任务目标
请把下面各条记录中读出的文字一字不改地逐行重述一遍，图片不要放进答案。

----------------------------------------

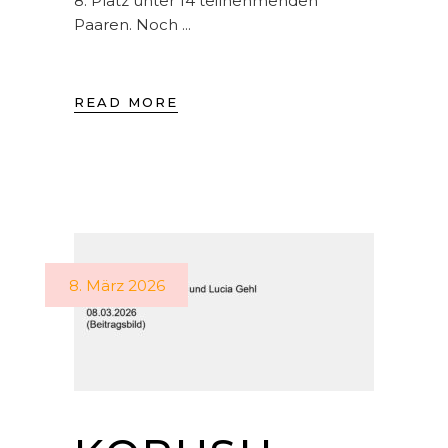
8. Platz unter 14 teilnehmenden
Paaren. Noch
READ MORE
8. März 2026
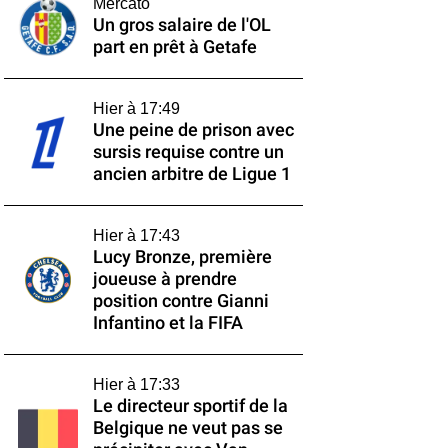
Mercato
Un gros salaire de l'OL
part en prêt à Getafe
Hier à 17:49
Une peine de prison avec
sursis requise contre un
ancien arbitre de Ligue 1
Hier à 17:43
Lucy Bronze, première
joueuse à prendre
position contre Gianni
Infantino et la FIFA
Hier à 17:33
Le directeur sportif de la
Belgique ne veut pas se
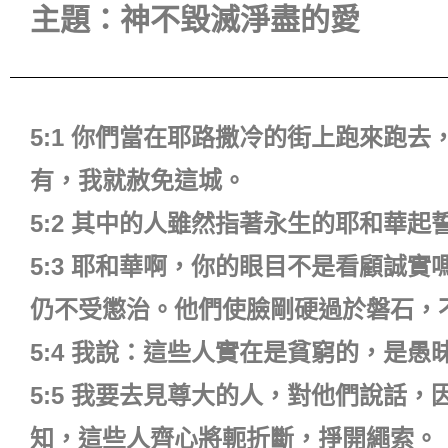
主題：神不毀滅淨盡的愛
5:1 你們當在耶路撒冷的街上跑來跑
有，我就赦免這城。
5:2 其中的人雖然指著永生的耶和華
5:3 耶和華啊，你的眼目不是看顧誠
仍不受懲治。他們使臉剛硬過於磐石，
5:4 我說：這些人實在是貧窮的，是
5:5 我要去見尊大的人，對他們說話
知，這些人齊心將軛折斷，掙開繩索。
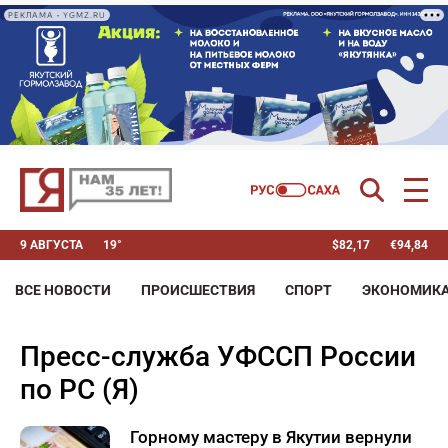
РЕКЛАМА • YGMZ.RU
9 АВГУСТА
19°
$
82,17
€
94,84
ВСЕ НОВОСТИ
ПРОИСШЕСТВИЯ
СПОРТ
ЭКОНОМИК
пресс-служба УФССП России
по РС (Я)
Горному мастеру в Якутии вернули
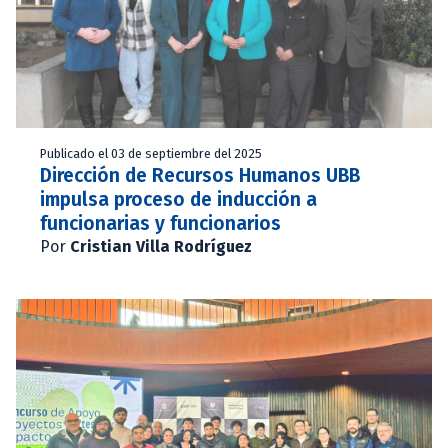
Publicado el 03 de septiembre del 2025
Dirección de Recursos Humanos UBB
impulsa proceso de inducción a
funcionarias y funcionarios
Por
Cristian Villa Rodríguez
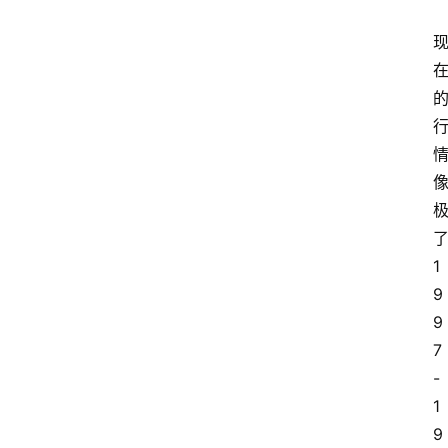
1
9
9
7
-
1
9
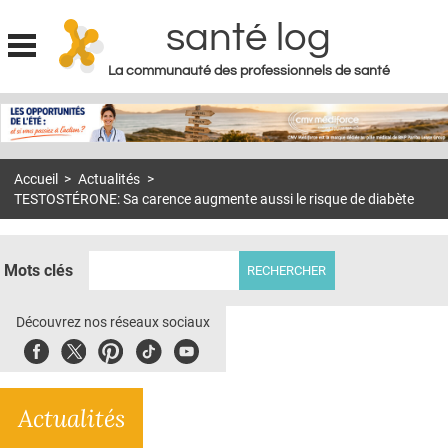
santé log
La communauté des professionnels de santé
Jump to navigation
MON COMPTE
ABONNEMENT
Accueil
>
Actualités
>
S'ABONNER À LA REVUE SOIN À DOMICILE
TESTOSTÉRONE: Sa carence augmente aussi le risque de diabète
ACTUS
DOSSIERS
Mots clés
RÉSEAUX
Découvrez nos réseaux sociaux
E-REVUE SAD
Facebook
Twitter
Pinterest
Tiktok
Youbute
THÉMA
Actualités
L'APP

----------------------------------------

预期答案
8. Platz unter 14 teilnehmenden
Paaren. Noch
READ MORE
8. März 2026
Mercato
Un gros salaire de l'OL
part en prêt à Getafe
Hier à 17:49
Une peine de prison avec
sursis requise contre un
ancien arbitre de Ligue 1
Hier à 17:43
Lucy Bronze, première
joueuse à prendre
position contre Gianni
Infantino et la FIFA
Hier à 17:33
Le directeur sportif de la
Belgique ne veut pas se
主題：神不毀滅淨盡的愛
5:1 你們當在耶路撒冷的街上跑來跑
有，我就赦免這城。
5:2 其中的人雖然指著永生的耶和華
5:3 耶和華啊，你的眼目不是看顧誠
仍不受懲治。他們使臉剛硬過於磐石，
5:4 我說：這些人實在是貧窮的，是
5:5 我要去見尊大的人，對他們說話
知，這些人齊心將軛折斷，掙開繩索。
РЕКЛАМА • YGMZ.RU
9 АВГУСТА
19°
$
82,17
€
94,84
ВСЕ НОВОСТИ
ПРОИСШЕСТВИЯ
СПОРТ
ЭКОНОМИК
пресс-служба УФССП России
по РС (Я)
Горному мастеру в Якутии вернули
Publicado el 03 de septiembre del 2025
Dirección de Recursos Humanos UBB
impulsa proceso de inducción a
funcionarias y funcionarios
Por
Cristian Villa Rodríguez
1
9
9
7
-
1
9
santé log
La communauté des professionnels de santé
Jump to navigation
MON COMPTE
ABONNEMENT
Accueil
>
Actualités
>
S'ABONNER À LA REVUE SOIN À DOMICILE
TESTOSTÉRONE: Sa carence augmente aussi le risque de diabète
ACTUS
DOSSIERS
Mots clés
RÉSEAUX
Découvrez nos réseaux sociaux
E-REVUE SAD
Facebook
Twitter
Pinterest
Tiktok
Youbute
THÉMA
Actualités
L'APP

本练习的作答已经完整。